In some embodiments, the device 100 includes one or more features that assist a user in rotating the device 100 about the axis 110. As illustrated in FIGS. 1-4, for instance, the device (e.g., the housing 118) may include one or more radial projections 120. As illustrated in FIG. 8, for instance, the device may include a textured surface 122. The texture can include a plurality of substantially parallel grooves (e.g., as illustrated in FIG. 8), knurling, and/or other textures.

The device includes a threaded member 108. In some embodiments, the threaded member 108 and the housing 110 are formed from a single component. In one example, the housing 110 and the threaded member 108 are machined from a single piece of metal (e.g., steel, aluminum, etc.). In some embodiments, the housing 110 and the threaded member 108 are machined from a single polymer (e.g., polyvinyl chloride (PVC), high-density polyethylene (HDPE), acrylonitrile butadiene styrene (ABS), polydicyclopentadiene (pDCPD), etc.). It is to be understood that the housing 110 and the threaded member 108 can be formed using a molding process, or another suitable process.

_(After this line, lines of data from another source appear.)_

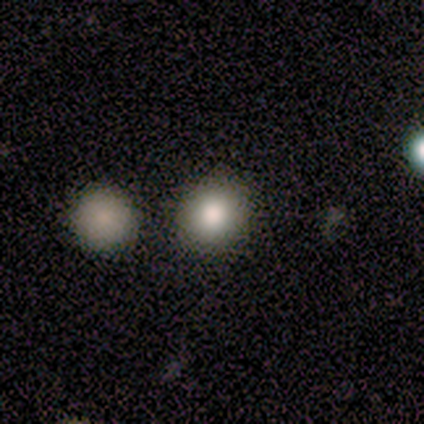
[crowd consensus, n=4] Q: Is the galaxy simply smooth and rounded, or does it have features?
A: smooth — 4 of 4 (100%).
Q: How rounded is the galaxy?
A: round — 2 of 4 (50%, tied with in between).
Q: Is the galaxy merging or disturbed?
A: none — 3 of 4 (75%).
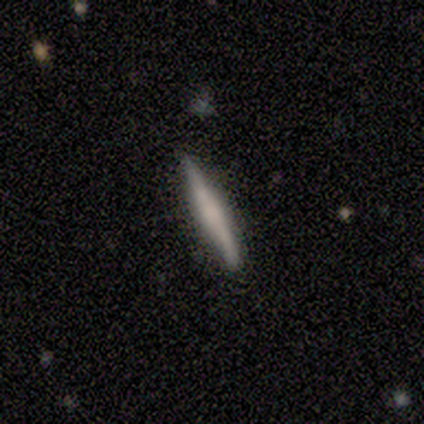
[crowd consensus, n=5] Overall: smooth (60%; featured or disk 40%). How rounded: cigar-shaped (100%). Merging: none (80%).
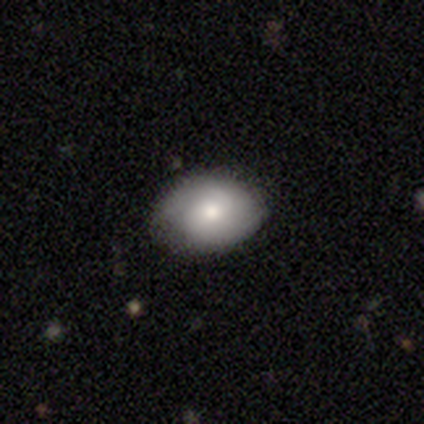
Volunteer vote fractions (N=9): Morphology: type=featured or disk (56%); edge-on=no (100%); bar=weak (60%); spiral arms=yes (60%); winding=tight (67%); arm count=2 (67%); bulge=moderate (40%, tied with small); merging=none (78%).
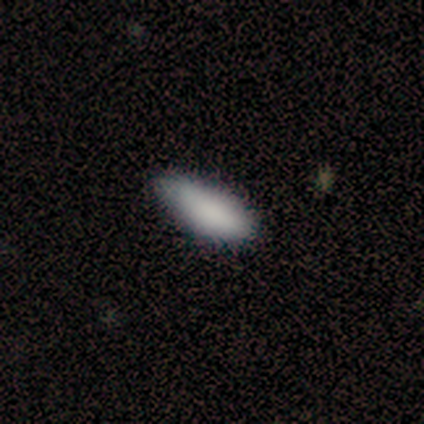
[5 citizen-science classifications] A smooth galaxy with no disk features (100%) that is cigar-shaped (60%).

Vote fractions:
- Smooth or featured? smooth: 100% / featured or disk: 0% / star or artifact: 0%
- How rounded? cigar-shaped: 60% / in between: 40% / round: 0%
- Merging? none: 80% / minor disturbance: 20% / major disturbance: 0% / merger: 0%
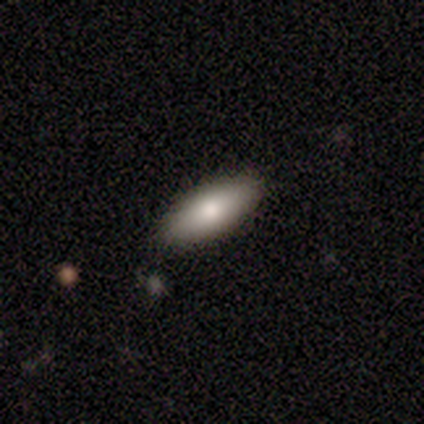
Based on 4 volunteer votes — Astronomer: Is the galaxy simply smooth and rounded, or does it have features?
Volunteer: smooth — 75%.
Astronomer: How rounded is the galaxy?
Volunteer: in between — 100%.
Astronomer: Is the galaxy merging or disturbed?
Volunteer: none — 100%.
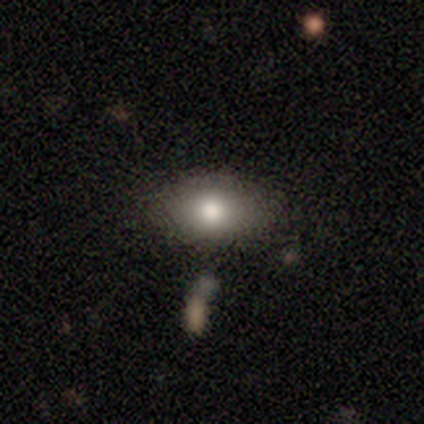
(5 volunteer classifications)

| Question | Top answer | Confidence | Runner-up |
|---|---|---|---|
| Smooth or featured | smooth | 80% | featured or disk (20%) |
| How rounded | in between | 100% | — |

As described herein, the threaded member 108 is configured to be received by a threaded opening 126 of a bow 124 (e.g., a Berger hole). Those of ordinary skill in the art will understand the specifications of such an opening to be standardized across many manufacturers and models. These specifications are detailed in the Technical Guidelines of the Archery Trade Association. The threaded member 108 has a plurality of threads 112. The threaded member 108 has a pitch of 24 threads per inch. The threads 112 are of a unified fine pitch. The threaded member 108 has a major diameter 114 that is between 0.3037 inches and 0.3109 inches. The threaded member has a length that is between 0.749 inches and 0.751 inches.

While the present disclosure makes reference to a particular opening 126 above a bow riser (i.e., the Berger hole), embodiments herein are not so limited. Other openings on bows may be similarly sized to a similar (or same standard). Accordingly, devices in accordance with the present disclosure may be received by these openings and used to determine levelness or plumbness across other axes.

Referring to FIGS. 9, 10, and 11, when using a sight, accuracy depends in part on the plumbness of the sight 128 (indicated by the sight level) matching the plumbness of the bow 124 itself. Stated differently, a sight 128 that is being held plumb is of little use if it is affixed to a bow 124 that is out of plumb.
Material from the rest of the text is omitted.